(Dataset items)
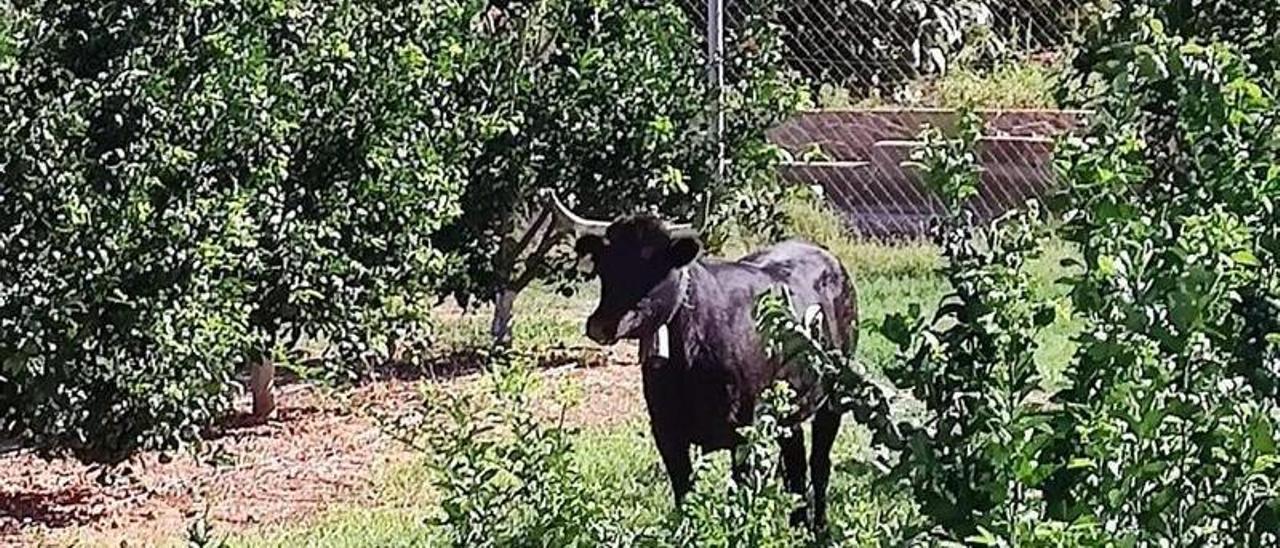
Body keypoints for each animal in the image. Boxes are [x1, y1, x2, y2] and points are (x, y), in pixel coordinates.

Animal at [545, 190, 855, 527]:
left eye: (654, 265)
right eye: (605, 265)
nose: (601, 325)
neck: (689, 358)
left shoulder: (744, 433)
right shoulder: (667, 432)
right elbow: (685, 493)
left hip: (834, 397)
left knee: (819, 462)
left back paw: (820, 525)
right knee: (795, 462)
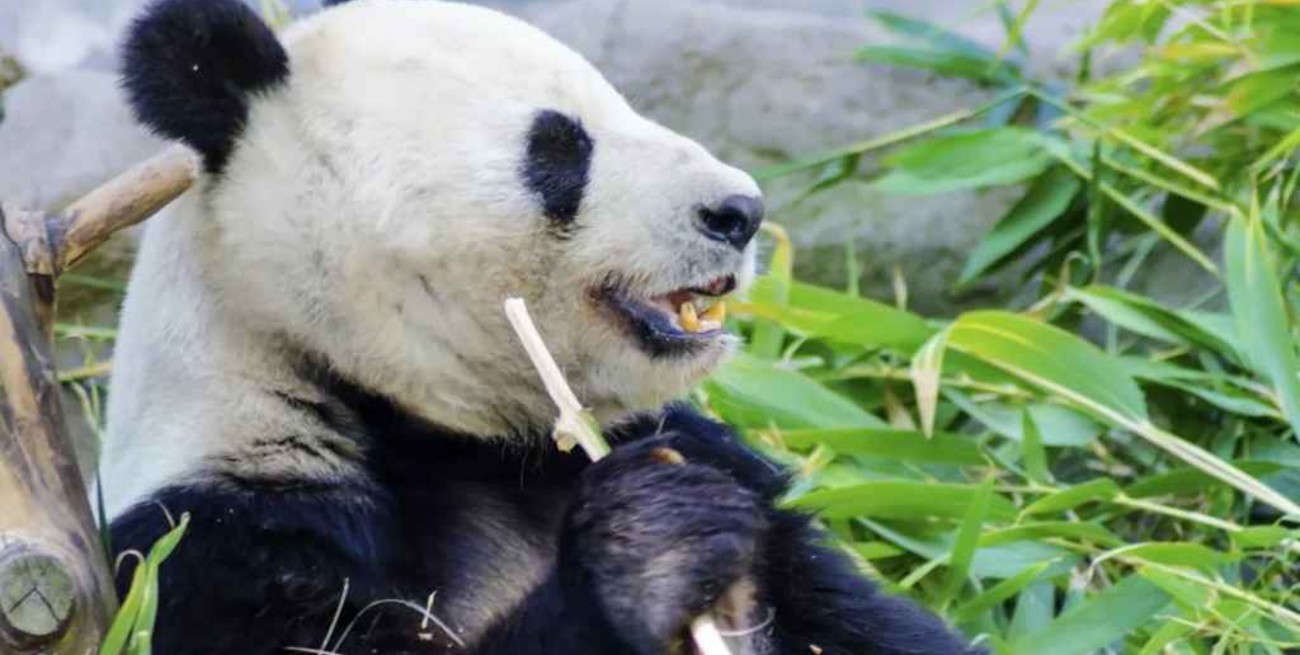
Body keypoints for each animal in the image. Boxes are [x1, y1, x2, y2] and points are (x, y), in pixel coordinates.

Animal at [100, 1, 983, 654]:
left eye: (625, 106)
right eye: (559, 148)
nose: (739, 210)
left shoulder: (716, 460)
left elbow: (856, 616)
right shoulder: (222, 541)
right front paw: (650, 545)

* * *

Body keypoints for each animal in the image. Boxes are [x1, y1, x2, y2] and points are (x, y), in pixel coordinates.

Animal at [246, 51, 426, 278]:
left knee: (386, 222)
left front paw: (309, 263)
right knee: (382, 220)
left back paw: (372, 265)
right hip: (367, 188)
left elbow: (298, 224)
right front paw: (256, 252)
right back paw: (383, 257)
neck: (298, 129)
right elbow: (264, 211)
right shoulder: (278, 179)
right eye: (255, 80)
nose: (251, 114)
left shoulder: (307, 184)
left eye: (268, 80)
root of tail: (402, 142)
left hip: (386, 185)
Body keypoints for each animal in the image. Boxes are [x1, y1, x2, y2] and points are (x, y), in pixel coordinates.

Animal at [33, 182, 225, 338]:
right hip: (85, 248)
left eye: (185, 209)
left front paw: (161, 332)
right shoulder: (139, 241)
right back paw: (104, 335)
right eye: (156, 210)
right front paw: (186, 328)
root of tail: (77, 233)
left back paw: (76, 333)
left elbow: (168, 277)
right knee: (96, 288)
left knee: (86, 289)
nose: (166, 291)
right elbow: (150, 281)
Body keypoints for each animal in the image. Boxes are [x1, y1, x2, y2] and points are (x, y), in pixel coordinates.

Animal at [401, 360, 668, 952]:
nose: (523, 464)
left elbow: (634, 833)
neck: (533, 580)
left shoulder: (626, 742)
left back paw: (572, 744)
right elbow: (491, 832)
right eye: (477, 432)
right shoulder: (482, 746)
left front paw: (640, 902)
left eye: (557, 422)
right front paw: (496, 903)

Assignment: Output only an exact transcription of the lines above from the one with "left shoulder: (716, 460)" up to and including the one with "right front paw: (650, 545)".

Written response:
left shoulder: (716, 460)
left elbow: (856, 616)
right shoulder: (222, 541)
right front paw: (650, 545)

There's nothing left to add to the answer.